Ebos is a relatively small organisation compared to the main listed companies but comments in the preliminary report were indicative of the economic situation.

The company said the results were on a par with last year and represented "quite dramatically" the merits of the expansion policy, in spite of a weak dollar and challenging trading conditions.

There was a currency impact in an industry that cannot absorb the full flow-on effects of price adjustments in a short time frame.

Reports from two port companies - Port of Tauranga and Ports of Auckland - said little about the economy when reporting increased profit. The former made the point the port would always, to some extent, be affected by international trade fluctuations, but it had taken the necessary steps to establish a buffer against future volatility.

Port of Tauranga's activities include diversification in geographical terms, having expanded from its Mt Maunganui base to a facility in Auckland and a joint venture with Northland Port Corporation to develop and operate the Marsden Point port.

Chairman Fraser McKenzie said the Marsden Point development was another example of the company's recognition that growth opportunities cannot, and should not, be confined by geographical boundaries.

It may also be a recognition that geographical diversification could add to the mix of goods moving through a port, allowing it to iron out fluctuations in trade when some products are "on the up" while others are in a downturn.

Mr McKenzie seemed to confirm that point when he said the diversification strategy enabled the company to deliver a record profit in the latest year, despite relatively static volumes in its traditional cargo mainstay of logs.

Ports of Auckland chief executive Geoff Vazey commented on the state of the economy when presenting the company's result.

He said the New Zealand economy had enjoyed strong export growth (which can, presumably be related to improvements in commodity prices and a weaker dollar).

The agricultural sector had done well, although most of that export growth had been in commodities handled through the regional ports.

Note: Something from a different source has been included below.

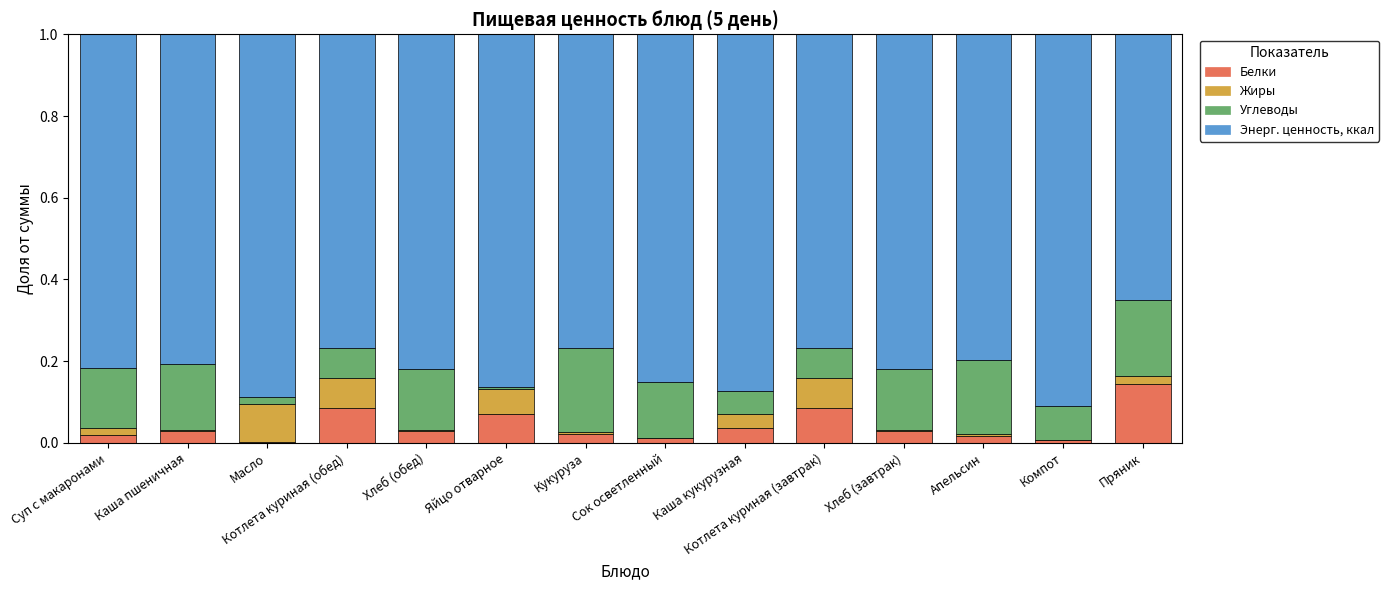

Which category has the highest value in the Белки series?

Пряник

Mr Vazey then flipped the coin, saying the manufacturing export sector in Auckland had been steady but had not enjoyed an export boom.

Imports remained strong through most of the year.

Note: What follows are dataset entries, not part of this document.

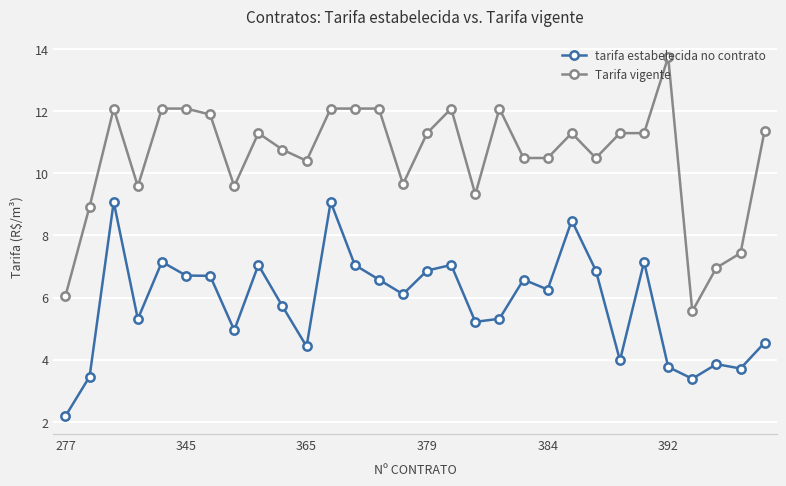

What is the value of the tarifa estabelecida no contrato point at the 29th from the left?

3.7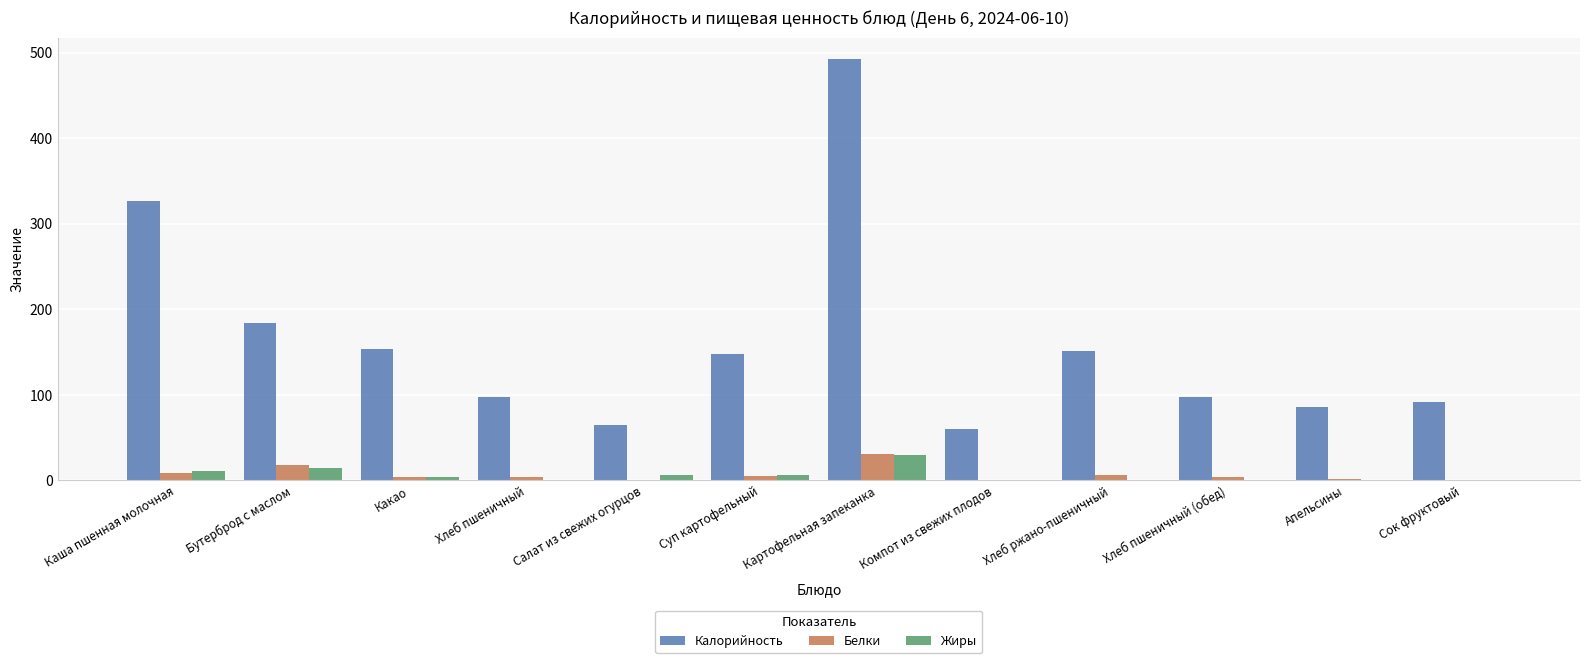

The value of Белки at Салат из свежих огурцов is 0.4. True or false?

True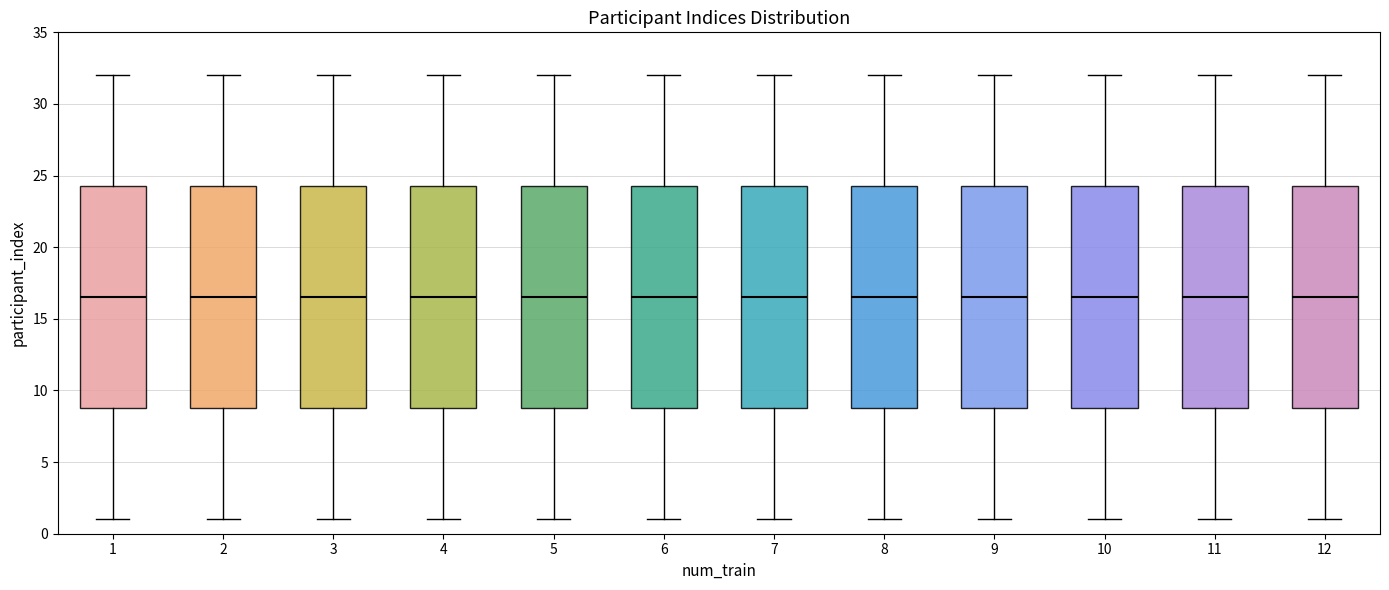

Reading left to right, transcribe this box plot: for each box, give where its median line is, the range the box spans, and where its two whiskers end, as read against the y-axis. The values are not printed on the chart, so give them approximately, as read against the axis.

1: median 16.5, box 9.0 to 24.5, whiskers 1.0 to 32.0
2: median 16.5, box 9.0 to 24.5, whiskers 1.0 to 32.0
3: median 16.5, box 9.0 to 24.5, whiskers 1.0 to 32.0
4: median 16.5, box 9.0 to 24.5, whiskers 1.0 to 32.0
5: median 16.5, box 9.0 to 24.5, whiskers 1.0 to 32.0
6: median 16.5, box 9.0 to 24.5, whiskers 1.0 to 32.0
7: median 16.5, box 9.0 to 24.5, whiskers 1.0 to 32.0
8: median 16.5, box 9.0 to 24.5, whiskers 1.0 to 32.0
9: median 16.5, box 9.0 to 24.5, whiskers 1.0 to 32.0
10: median 16.5, box 9.0 to 24.5, whiskers 1.0 to 32.0
11: median 16.5, box 9.0 to 24.5, whiskers 1.0 to 32.0
12: median 16.5, box 9.0 to 24.5, whiskers 1.0 to 32.0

Mr Vazey was more optimistic than some other executives about the economy. He said the outlook for the current year was positive, with most forecasts for strong economic growth, but he then said conditions had fluctuated and remained sluggish at the start of the financial year, although container volumes had come back well.

The port companies' improved results have had a limited effect on their share prices. Ports of Auckland sold at $4 on Monday, compared with a high of $5.60 for 2000 and a low of $3.65, while Port of Tauranga was at $5.50, its high and low this year being respectively $6 and $4.90.

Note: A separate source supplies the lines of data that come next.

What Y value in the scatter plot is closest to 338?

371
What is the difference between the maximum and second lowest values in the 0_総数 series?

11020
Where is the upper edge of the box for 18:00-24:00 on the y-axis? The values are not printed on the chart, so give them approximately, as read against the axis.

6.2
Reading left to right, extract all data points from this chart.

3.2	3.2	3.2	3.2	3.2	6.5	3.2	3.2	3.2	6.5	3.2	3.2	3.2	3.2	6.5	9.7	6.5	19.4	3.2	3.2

South Island regional services company Reid Farmers noted the well-known improvement in agribusiness and expected more progress in the current year.

Reid Farmers' profit increased from $4 million in 1999 to $4.6 million in the year ended June 30, a movement of 14.9%.

There was also an improvement in Wrightson's result, again reflecting the improvement in rural sector activities, although the company would have benefited from its restructuring after abandoning the earlier, unsuccessful plans to make a massive switch in direction.

Reid Farmers' shares attract little attention, a matter reflected in relatively low price movements, despite its solid profit record. They were 87c on Monday, with the 2000 high/low range being 45-60c.

Wrightson has had a good run this year and closed on Monday at 55c. The shares' 2000 high was 68c and the low 35c. In 1999 the figures were 46c and 32c respectively.

While the outlook for agriculture may be good, farmers will probably treat improved returns as an opportunity to reorganise their debt levels and put something away for the proverbial rainy day.